PASSAGE PROVIDED:

In these past years I have experienced a big shift in my career, as I transitioned from a developer writing code for startups to a managerial/architectural role for enterprise applications. The main difference between both is mainly the number of people working together: an enterprise application has 4 or 5 teams between 2 to 5 people collaborating on the same project.
The inspiration for this article was a post on Hacker News titled “I Almost Got Fired for Choosing React in Our Enterprise App”. My comment got a fair amount of attention, so I decided to describe some of the most common pitfalls when working on a big enterprise project. Over the years I have made a lot of mistakes and I have tried to learn the most from them. That being said, don’t take me very seriously, as I am always about to discover a new mistake I missed.

GIVEN REQUEST: Can you pick up the piece on working on big enterprise projects and keep writing from its last sentence?

DATA EXCERPT:
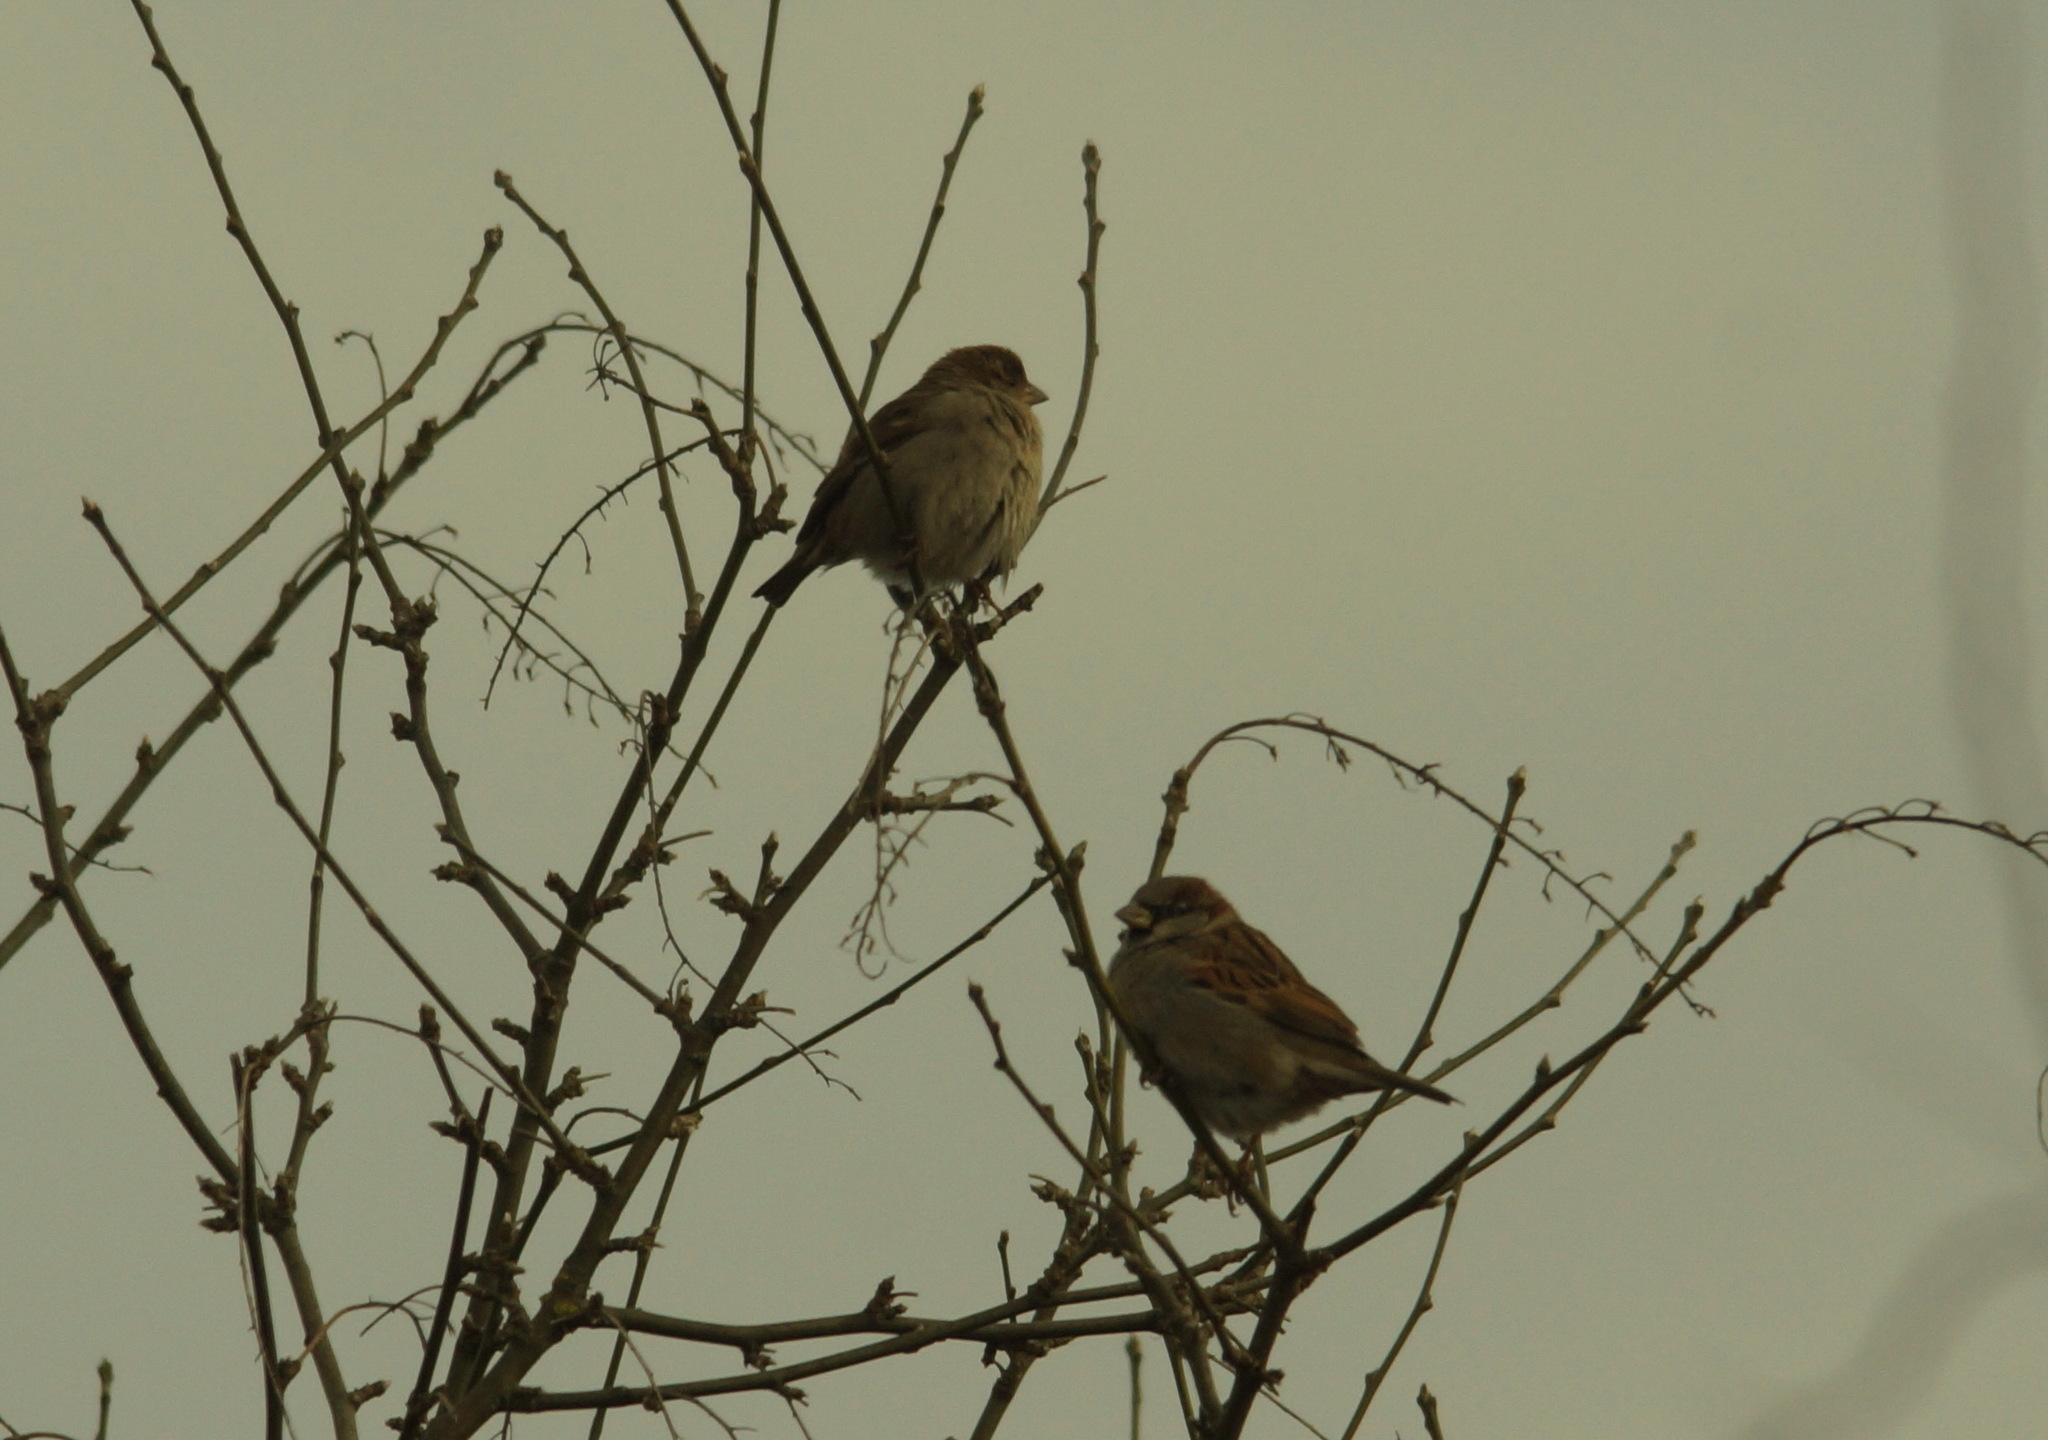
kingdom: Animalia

FINAL RESULT:
The problem with enterprise is not about the framework (react / angular / vuejs / jquery / vanilla / web_components), the problem is how to align big team to create a cohesive application. If a big team is going to be working on it you need some strong opinions around it. Below you can find five basic tips that may be helpful for you in the same situation:
-
Do not mess with the package.json. I can’t stress this enough. Actually, the most important file in your whole application is the package.json. Almost nobody should be allowed to add additional dependencies because is the main point to generate chaos and problems in the long term.
-
The design system matters a lot. Have a small team working on the UI components to tailor and extend the design system. Don’t allow the rest of the teams to extend the components with new libraries. Stick with the design system as much as you can. The rest of the teams should minimize the amount of CSS they have to write to components placement.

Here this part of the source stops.